Task item
The answer must consist of every line in the data below that holds the word "Karte".

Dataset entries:
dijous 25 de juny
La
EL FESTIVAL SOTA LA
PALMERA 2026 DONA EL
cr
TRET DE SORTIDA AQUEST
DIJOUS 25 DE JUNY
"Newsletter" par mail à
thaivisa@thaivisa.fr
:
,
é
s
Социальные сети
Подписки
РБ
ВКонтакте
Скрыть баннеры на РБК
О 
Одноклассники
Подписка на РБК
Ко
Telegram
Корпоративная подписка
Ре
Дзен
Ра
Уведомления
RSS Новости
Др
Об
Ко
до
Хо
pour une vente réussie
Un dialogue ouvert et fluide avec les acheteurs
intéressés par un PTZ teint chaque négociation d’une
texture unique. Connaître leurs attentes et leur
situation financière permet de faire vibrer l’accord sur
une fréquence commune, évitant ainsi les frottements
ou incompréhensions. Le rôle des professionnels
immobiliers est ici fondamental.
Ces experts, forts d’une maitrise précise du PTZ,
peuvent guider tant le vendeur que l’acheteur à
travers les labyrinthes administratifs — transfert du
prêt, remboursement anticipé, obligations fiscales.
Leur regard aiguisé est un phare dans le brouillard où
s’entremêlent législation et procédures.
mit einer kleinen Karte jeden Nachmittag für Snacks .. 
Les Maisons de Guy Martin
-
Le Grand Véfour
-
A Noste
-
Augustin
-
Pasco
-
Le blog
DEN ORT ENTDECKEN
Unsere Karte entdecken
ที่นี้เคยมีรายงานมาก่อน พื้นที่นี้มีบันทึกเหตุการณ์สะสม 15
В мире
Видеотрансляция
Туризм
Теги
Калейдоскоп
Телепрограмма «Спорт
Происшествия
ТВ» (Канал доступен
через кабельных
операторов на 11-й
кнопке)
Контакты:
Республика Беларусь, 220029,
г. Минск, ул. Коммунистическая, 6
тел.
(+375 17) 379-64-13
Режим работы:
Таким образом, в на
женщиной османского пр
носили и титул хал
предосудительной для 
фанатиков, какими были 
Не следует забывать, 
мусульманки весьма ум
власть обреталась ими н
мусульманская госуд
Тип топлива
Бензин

Result for this task
mit einer kleinen Karte jeden Nachmittag für Snacks .. 
Unsere Karte entdecken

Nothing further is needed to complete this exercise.